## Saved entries

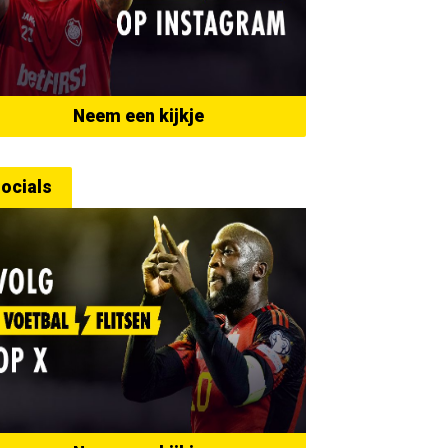
Neem een kijkje
ocials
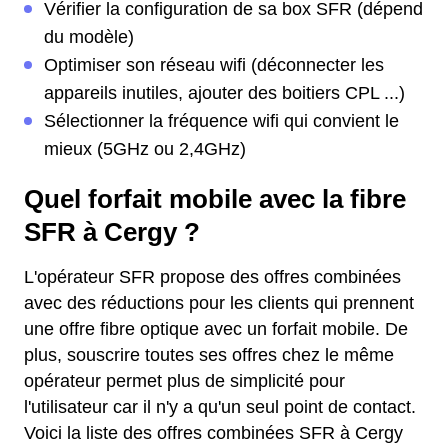
Vérifier la configuration de sa box SFR (dépend
du modèle)
Optimiser son réseau wifi (déconnecter les
appareils inutiles, ajouter des boitiers CPL ...)
Sélectionner la fréquence wifi qui convient le
mieux (5GHz ou 2,4GHz)
Quel forfait mobile avec la fibre
SFR à Cergy ?
L'opérateur SFR propose des offres combinées
avec des réductions pour les clients qui prennent
une offre fibre optique avec un forfait mobile. De
plus, souscrire toutes ses offres chez le même
opérateur permet plus de simplicité pour
l'utilisateur car il n'y a qu'un seul point de contact.
Voici la liste des offres combinées SFR à Cergy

## Assignment
Beginning with the first line of the entries above, repeat each line word for word until the line with "SFR à Cergy ?" has been given too. Omit the pictures.

## Response
Neem een kijkje
ocials
Vérifier la configuration de sa box SFR (dépend
du modèle)
Optimiser son réseau wifi (déconnecter les
appareils inutiles, ajouter des boitiers CPL ...)
Sélectionner la fréquence wifi qui convient le
mieux (5GHz ou 2,4GHz)
Quel forfait mobile avec la fibre
SFR à Cergy ?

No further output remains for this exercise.